Can you put the text lines from all the entries below into a JSON list of strings, one string per line, with blank lines skipped and the pictures left out?

Records from a dataset
+ + + + +

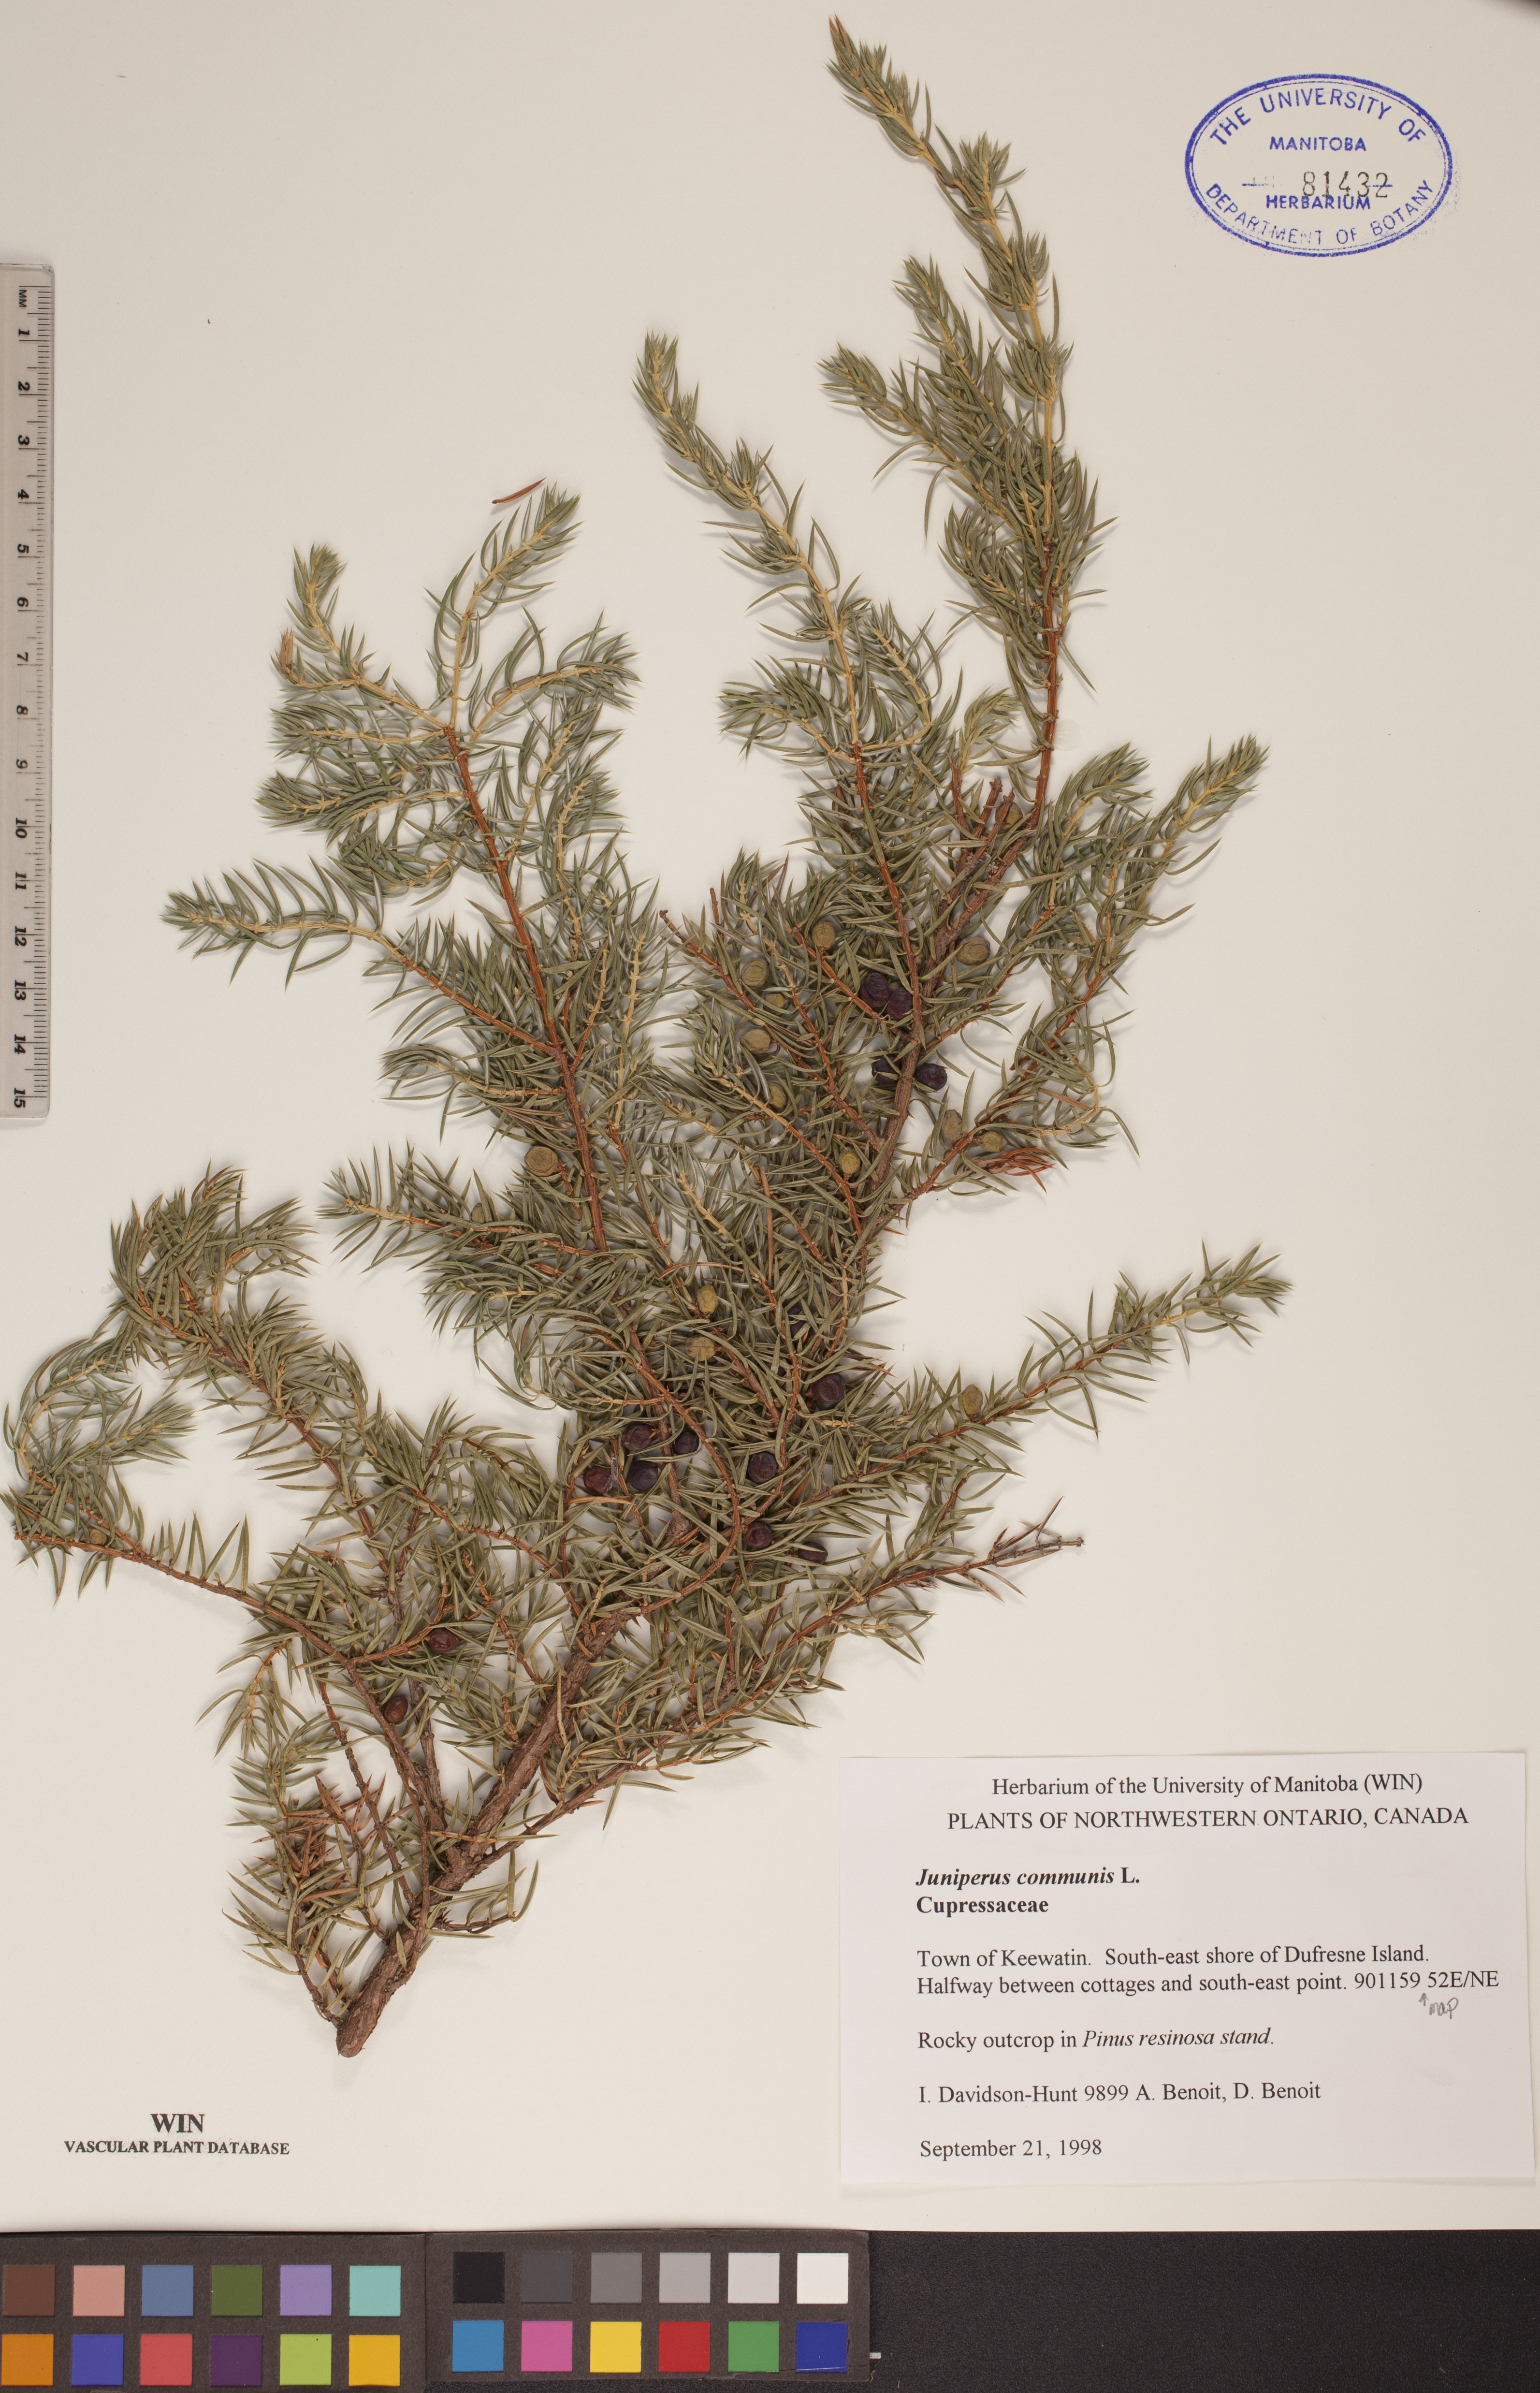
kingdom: Plantae
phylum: Tracheophyta
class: Pinopsida
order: Pinales
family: Cupressaceae
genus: Juniperus
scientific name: Juniperus communis
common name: Common juniper
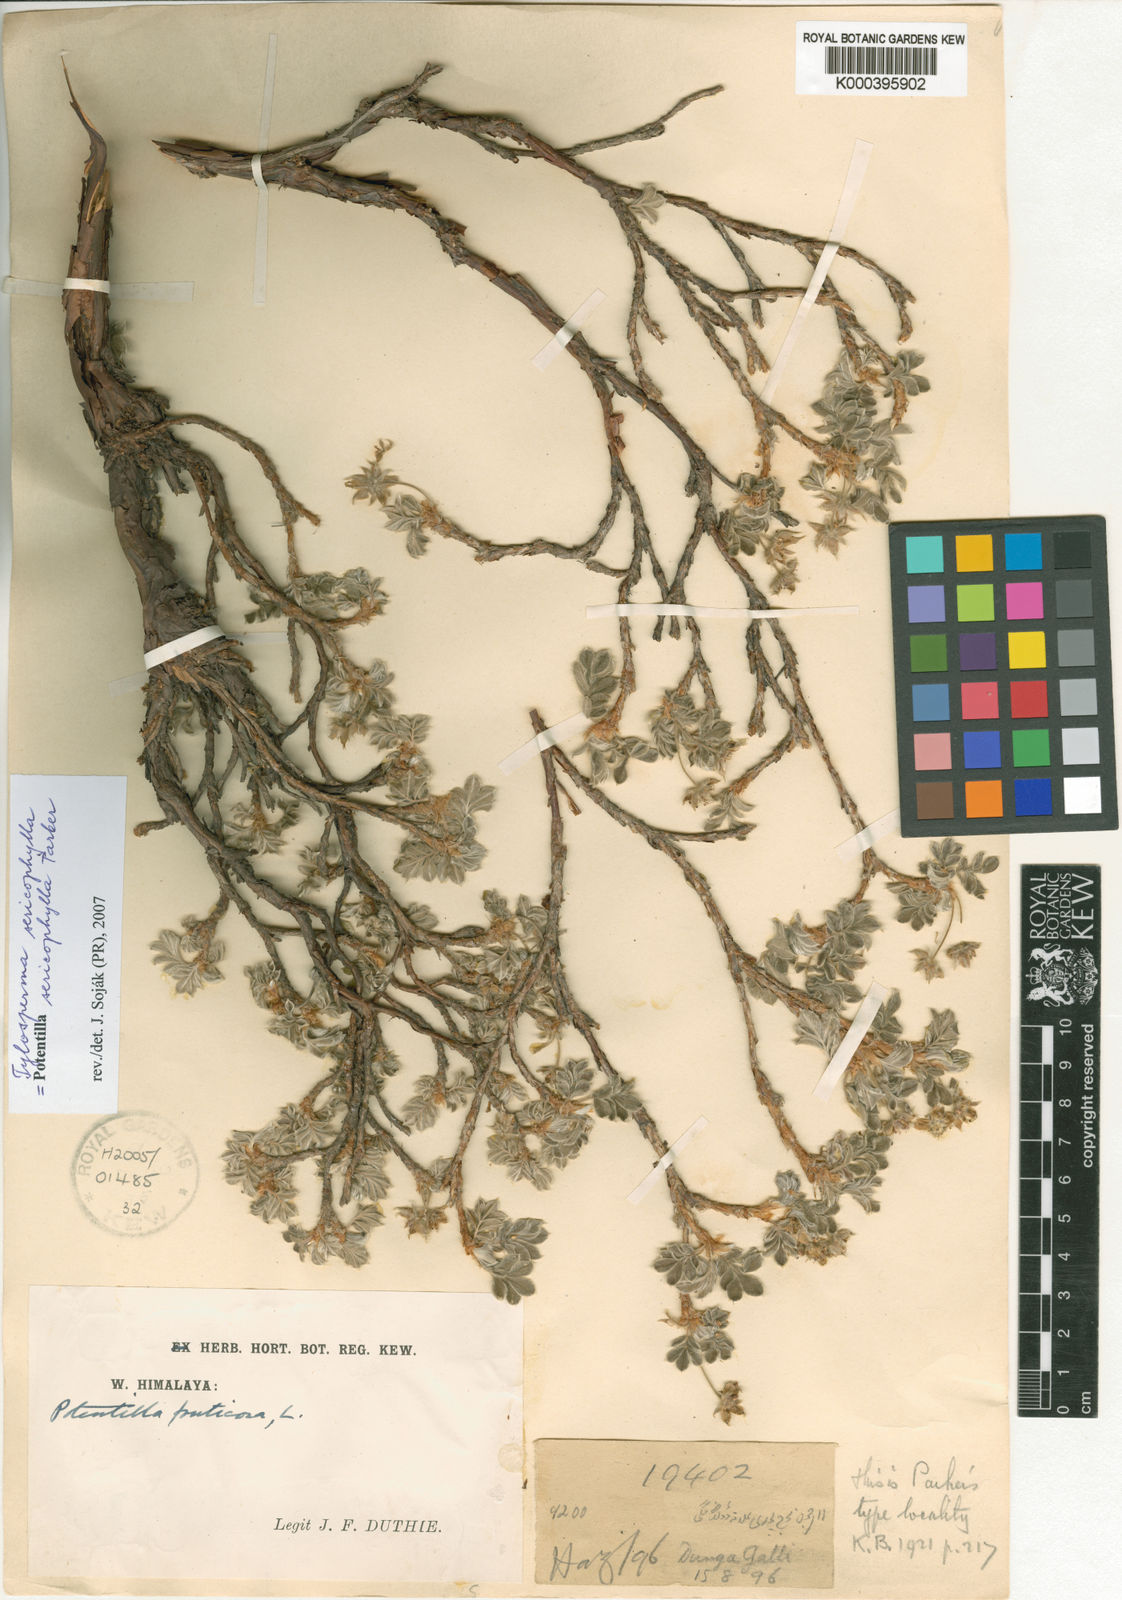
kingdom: Plantae
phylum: Tracheophyta
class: Magnoliopsida
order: Rosales
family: Rosaceae
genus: Argentina
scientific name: Argentina sericophylla
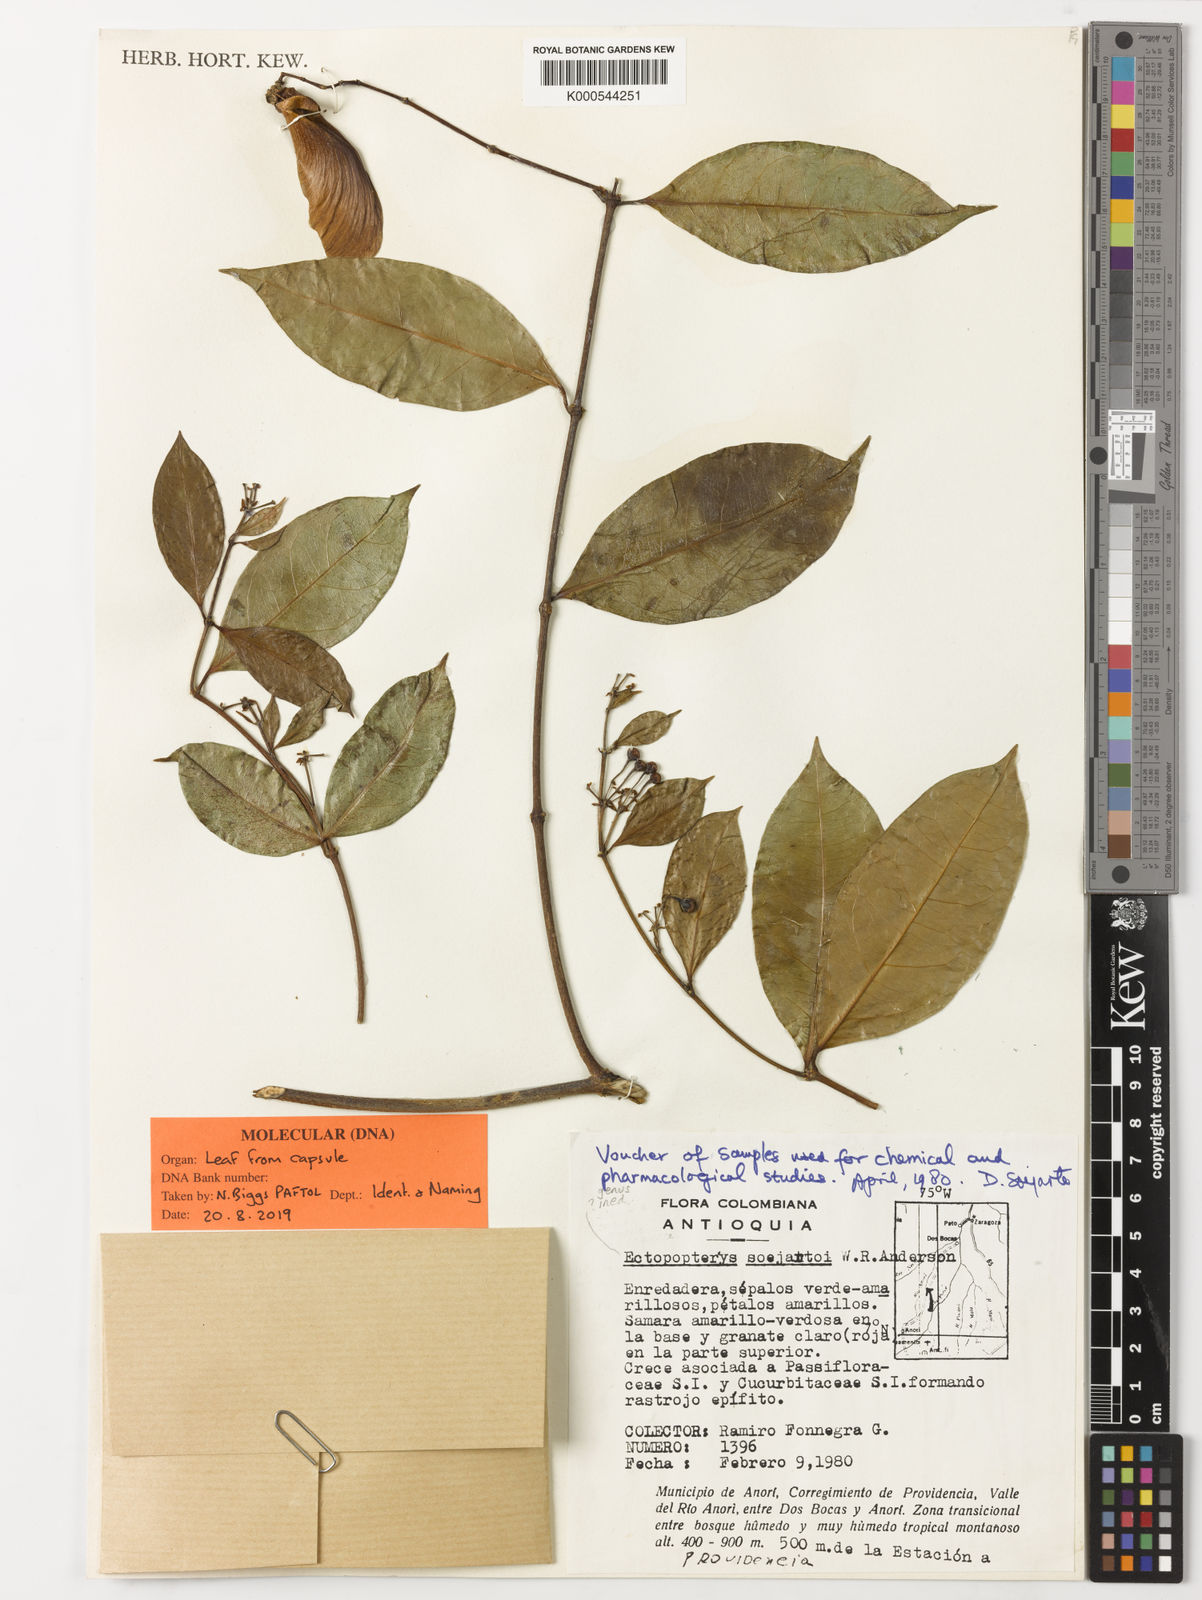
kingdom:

+ + + + +

__SOLUTION__
[
  "kingdom: Plantae",
  "phylum: Tracheophyta",
  "class: Pinopsida",
  "order: Pinales",
  "family: Cupressaceae",
  "genus: Juniperus",
  "scientific name: Juniperus communis",
  "common name: Common juniper",
  "kingdom: Plantae",
  "phylum: Tracheophyta",
  "class: Magnoliopsida",
  "order: Rosales",
  "family: Rosaceae",
  "genus: Argentina",
  "scientific name: Argentina sericophylla",
  "kingdom:"
]